We’ve recently completed work on a prototype for distributed query answering across disconnected RDF data sources (or relational databases or web services). The system uses Pellet to reformulate a high-level SPARQL query—written against a data model expressed in OWL—into many subqueries. Reasoning happens during query reformulation, as does SWRL rule firing, and the distributed data sources simply answer the subqueries routed to them by Pellet, based on descriptions of the data sources and their relations. Pellet then combines the answers into the final query result for the user.
The query reformulation method is sound and complete for some subsets of OWL2 DL, while maintaining good data complexity for query answering (for the curious: LOGSPACE). Distributed query answering solves two main use cases: scalability and integration.
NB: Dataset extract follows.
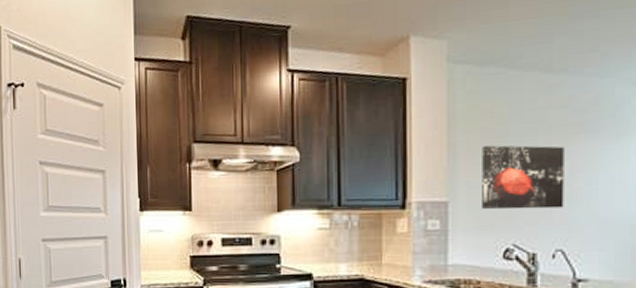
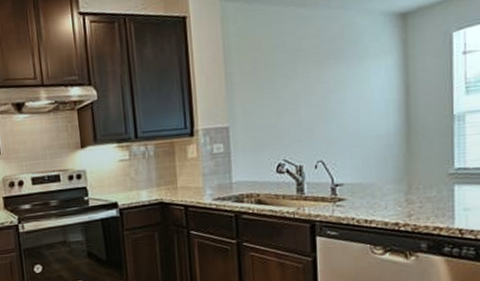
wall art: present [482,145,564,210] -> none [253,71,322,131]

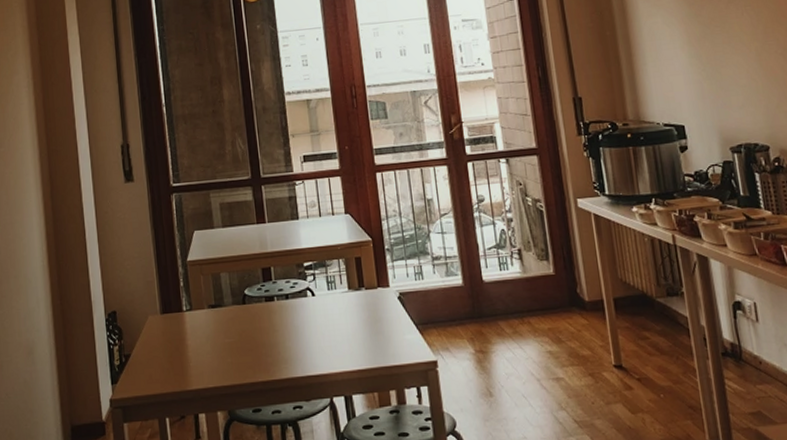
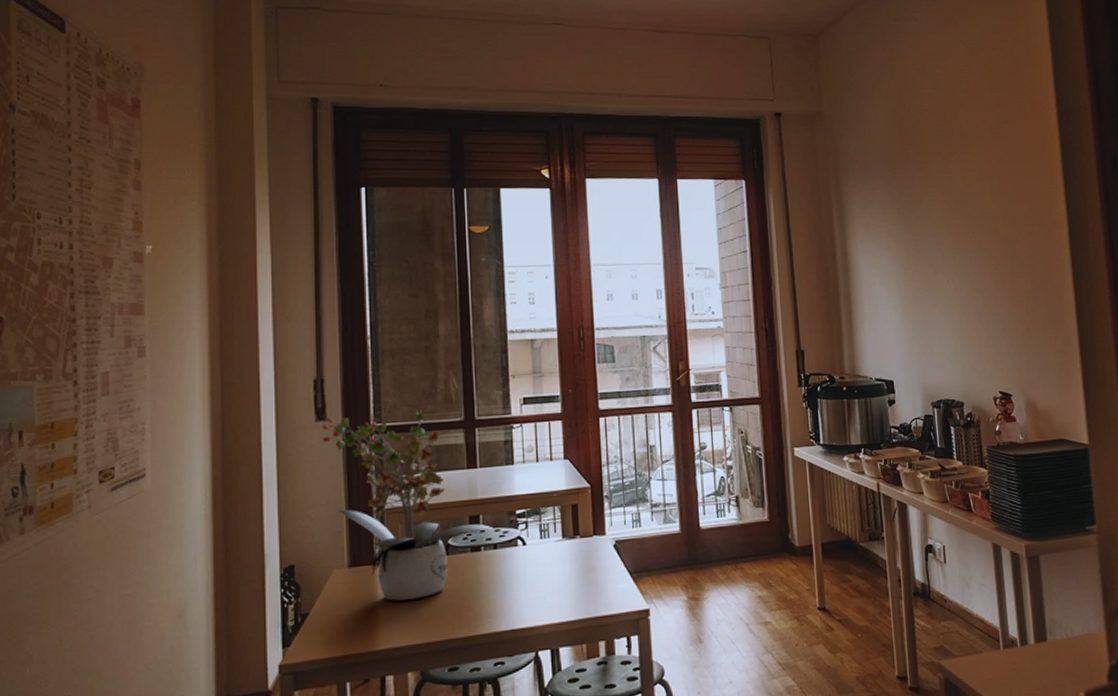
potted plant: none [130,165,285,346] -> present [322,404,494,601]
In the former, we spread the data across many systems to achieve massive scale; in the latter, the data is already spread across many systems and the requirement is to query across it sensibly.
There is a touch point with the linked data effort, which meant that the new voiD vocabulary for describing datasets turns out to be very useful for describing the distributed data sources that we query over, including their interrelations.
This kind of unanticipated and uncoordinated cooperation between different parts of the Semantic Web community is a bit of real evidence that standards-based approaches can pay big dividends. We neither knew nor participated in the voiD effort, and its proponents certainly didn’t participate in our distributed query answering system—but this stuff just works together very nicely.